Work order
Identify each of the lines below that contains the string "values", and copy those lines in full.

Information provided
-.-.-

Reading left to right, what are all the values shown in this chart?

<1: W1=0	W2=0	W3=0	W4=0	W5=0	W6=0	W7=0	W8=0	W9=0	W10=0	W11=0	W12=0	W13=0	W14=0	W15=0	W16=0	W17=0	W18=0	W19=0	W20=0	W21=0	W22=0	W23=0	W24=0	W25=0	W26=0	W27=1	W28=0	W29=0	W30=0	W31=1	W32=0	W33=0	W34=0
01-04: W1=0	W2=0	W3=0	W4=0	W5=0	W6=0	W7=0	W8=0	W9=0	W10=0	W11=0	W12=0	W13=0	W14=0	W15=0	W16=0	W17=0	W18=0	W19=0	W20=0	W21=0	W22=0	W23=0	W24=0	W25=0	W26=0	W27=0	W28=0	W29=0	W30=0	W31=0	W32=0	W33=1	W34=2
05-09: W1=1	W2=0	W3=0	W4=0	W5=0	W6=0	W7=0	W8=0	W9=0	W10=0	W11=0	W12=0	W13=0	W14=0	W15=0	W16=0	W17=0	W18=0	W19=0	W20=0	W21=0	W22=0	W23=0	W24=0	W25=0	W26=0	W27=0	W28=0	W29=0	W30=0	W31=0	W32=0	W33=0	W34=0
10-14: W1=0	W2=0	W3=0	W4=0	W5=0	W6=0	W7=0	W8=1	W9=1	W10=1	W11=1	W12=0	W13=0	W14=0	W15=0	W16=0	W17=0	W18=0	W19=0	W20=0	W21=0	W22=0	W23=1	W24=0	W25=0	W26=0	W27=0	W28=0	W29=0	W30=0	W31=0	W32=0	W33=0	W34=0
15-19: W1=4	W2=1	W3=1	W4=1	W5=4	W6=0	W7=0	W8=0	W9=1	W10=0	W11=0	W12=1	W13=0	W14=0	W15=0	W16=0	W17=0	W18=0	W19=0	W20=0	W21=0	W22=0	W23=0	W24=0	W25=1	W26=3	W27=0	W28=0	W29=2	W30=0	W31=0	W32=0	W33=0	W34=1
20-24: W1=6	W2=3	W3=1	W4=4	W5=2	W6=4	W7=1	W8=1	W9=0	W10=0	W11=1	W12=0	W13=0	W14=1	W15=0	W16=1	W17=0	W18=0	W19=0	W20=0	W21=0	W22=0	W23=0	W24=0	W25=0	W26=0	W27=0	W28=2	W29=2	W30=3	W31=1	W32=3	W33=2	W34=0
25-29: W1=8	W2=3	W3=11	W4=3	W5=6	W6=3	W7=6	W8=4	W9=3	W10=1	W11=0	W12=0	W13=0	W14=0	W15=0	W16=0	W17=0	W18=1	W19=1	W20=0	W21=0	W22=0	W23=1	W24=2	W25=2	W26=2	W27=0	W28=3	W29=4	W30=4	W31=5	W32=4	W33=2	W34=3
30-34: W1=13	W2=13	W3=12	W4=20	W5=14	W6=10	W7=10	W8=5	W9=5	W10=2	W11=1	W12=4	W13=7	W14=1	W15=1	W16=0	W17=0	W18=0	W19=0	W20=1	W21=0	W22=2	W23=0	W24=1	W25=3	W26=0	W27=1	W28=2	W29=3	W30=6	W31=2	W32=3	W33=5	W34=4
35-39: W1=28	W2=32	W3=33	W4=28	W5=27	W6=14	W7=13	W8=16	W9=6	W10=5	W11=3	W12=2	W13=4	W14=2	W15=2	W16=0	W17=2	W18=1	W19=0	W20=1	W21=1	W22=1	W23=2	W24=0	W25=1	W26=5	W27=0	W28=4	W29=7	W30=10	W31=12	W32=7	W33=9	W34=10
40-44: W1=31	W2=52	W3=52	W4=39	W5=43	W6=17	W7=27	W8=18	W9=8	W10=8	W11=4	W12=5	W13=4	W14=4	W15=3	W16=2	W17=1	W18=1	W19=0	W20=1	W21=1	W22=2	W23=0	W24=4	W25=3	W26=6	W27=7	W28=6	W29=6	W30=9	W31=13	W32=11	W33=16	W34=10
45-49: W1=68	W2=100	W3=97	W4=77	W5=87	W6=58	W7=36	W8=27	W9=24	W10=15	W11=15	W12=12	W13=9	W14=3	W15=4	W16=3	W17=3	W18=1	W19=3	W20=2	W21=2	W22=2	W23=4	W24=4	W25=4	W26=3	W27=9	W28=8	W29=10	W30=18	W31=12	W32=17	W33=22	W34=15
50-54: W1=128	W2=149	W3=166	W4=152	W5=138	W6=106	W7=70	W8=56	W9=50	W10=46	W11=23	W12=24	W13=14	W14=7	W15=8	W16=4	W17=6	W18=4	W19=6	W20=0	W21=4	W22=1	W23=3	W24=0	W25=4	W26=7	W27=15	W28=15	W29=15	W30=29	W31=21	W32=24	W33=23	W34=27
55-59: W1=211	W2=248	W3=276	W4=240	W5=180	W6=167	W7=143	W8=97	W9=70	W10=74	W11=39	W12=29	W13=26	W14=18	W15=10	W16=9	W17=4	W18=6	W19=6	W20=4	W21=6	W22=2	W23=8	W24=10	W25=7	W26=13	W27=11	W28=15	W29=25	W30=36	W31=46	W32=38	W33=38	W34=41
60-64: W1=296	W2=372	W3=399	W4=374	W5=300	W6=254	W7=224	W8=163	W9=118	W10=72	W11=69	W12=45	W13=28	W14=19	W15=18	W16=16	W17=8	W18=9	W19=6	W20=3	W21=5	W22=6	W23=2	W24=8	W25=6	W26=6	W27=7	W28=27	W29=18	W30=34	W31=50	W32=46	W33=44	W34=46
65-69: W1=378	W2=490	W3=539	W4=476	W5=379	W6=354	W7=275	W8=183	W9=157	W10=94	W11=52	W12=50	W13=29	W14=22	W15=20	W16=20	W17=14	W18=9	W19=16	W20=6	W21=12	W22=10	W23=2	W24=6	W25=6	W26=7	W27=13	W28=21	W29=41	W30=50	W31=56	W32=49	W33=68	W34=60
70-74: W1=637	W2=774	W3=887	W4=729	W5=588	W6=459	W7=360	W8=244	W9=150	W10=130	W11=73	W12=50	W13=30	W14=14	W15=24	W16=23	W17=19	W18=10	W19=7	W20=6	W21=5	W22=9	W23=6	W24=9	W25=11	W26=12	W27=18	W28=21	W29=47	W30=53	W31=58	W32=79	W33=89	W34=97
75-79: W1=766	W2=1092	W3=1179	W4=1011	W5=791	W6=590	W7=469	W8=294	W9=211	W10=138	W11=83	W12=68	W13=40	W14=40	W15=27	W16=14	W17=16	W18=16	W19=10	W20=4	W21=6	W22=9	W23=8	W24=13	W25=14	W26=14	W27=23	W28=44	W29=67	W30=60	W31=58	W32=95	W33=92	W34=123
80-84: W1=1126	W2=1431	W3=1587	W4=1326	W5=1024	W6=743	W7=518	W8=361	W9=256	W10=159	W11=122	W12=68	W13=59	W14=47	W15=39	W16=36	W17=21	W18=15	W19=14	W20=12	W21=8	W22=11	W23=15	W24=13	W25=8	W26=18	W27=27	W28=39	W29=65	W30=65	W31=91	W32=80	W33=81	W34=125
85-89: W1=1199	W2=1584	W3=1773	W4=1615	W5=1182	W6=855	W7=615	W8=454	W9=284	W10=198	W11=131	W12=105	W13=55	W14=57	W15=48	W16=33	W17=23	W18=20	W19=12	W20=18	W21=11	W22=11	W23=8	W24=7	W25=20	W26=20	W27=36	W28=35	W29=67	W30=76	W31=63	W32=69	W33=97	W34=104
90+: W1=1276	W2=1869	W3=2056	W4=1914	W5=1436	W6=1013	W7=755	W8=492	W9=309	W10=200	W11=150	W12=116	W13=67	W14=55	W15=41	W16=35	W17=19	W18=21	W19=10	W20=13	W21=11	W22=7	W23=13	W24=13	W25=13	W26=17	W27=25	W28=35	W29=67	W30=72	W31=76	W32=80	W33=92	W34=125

-.-.-

Answer area
Reading left to right, what are all the values shown in this chart?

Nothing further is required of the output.